Mundt: „Wir werden unser Bestes geben, damit sich niemand täuschen lässt. Wir verfolgen die Preisentwicklung aktuell noch intensiver als sonst und werden dies auch in den kommenden Monaten tun. Es kommt schließlich nicht darauf an, was passiert.“ .’1. Juni, hängt aber auch davon ab, ob der Tankrabatt in den Folgemonaten gewährt wird.’

Halten Sie niedrigere Mineralölsteuern für sinnvoll?

Mundt: „Die Spritpreise sind stark gestiegen und für viele Menschen in Deutschland ist es entscheidend, wie viel Geld bis Ende des Monats noch im Portfolio ist. Für manche Autofahrer ist die Steuersenkung wirklich notwendig.“

Werden Sie ab Juni spezielle Treibstoff-Sheriffs einsetzen?

Mundt: „Wir haben die Zahl der für die Benzinpreise zuständigen Mitarbeiter bereits erhöht. Wir betreuen jede der 14.500 Tankstellen in Deutschland. Ölkonzerne sollten das wissen: Wir beobachten jeden Schritt sehr genau. Im Interesse der Motorradfahrer werden wir bei den Preisen für größtmögliche Transparenz sorgen“.

Was sind die Strafen für Ölmultis für illegale Preisgestaltung?

Mundt: „Das kommt ganz auf den Einzelfall an. Aber jetzt soll der Panzerrabatt starten.“

Experten beklagen, dass Benzin bereits viel teurer ist als nötig und Autofahrer betrogen werden. Warum kommst du nicht rein?

Mundt: „Seit Anfang Mai steigen die Benzinpreise wieder. Bisher konnten wir jedoch keine verbotenen Absprachen feststellen.“

Wie groß ist das Risiko, dass der Preisschock beispielsweise zu neuen illegalen Preisabsprachen und Handelskartellen führt?

Mundt: „Das kann man nicht sagen, aber es ist klar, dass ein gewisses Risiko besteht, dass Unternehmen versuchen, ihre gestiegenen Kosten über Vereinbarungen weiterzugeben.“

Haben Sie konkrete Informationen?

Mundt: „Nein. Aber wir schauen überall genau hin. Niemand soll sich sicher fühlen.“

Hat der Kartellamtsleiter schon mal ein verbotenes Kartell entdeckt?

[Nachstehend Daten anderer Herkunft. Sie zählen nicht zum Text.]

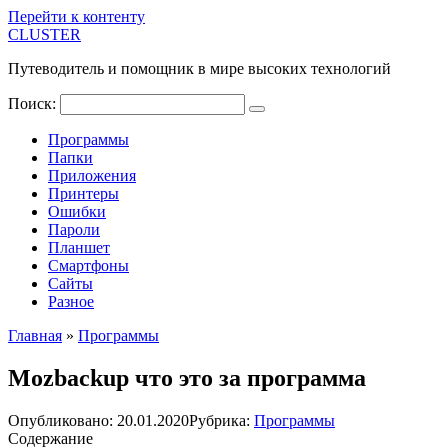
Перейти к контенту
CLUSTER
Путеводитель и помощник в мире высоких технологий
Поиск:
Программы
Папки
Приложения
Принтеры
Ошибки
Пароли
Планшет
Смартфоны
Сайты
Разное
Главная
»
Программы
Mozbackup что это за программа
Опубликовано:
20.01.2020
Рубрика:
Программы
Содержание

Mundt: „Ich werde sehr bewusst einkaufen, ich schaue mir alle Preise genau an. Einmal, als ich mit meiner Familie im Urlaub war, mussten wir einen Tag länger im Hotel bleiben als erwartet. Wir haben das Hotel über eine Buchungsplattform gebucht. Das Hotel verlangte mehr Geld für die Verlängerungsnacht, weil der Bahnsteig vorgeschrieben hatte, dass sie die Zimmer im Haus teurer anbieten als auf dem Bahnsteig. Das Bundeskartellamt ist dieser Praxis nachgegangen. Die Folge waren jahrelange Verfahren gegen Plattformen wie Booking, die wir schließlich vor dem Bundesgerichtshof gewonnen haben. Seitdem haben die Hotelbesitzer die Macht zurückerlangt, ihre eigenen Preise festzulegen.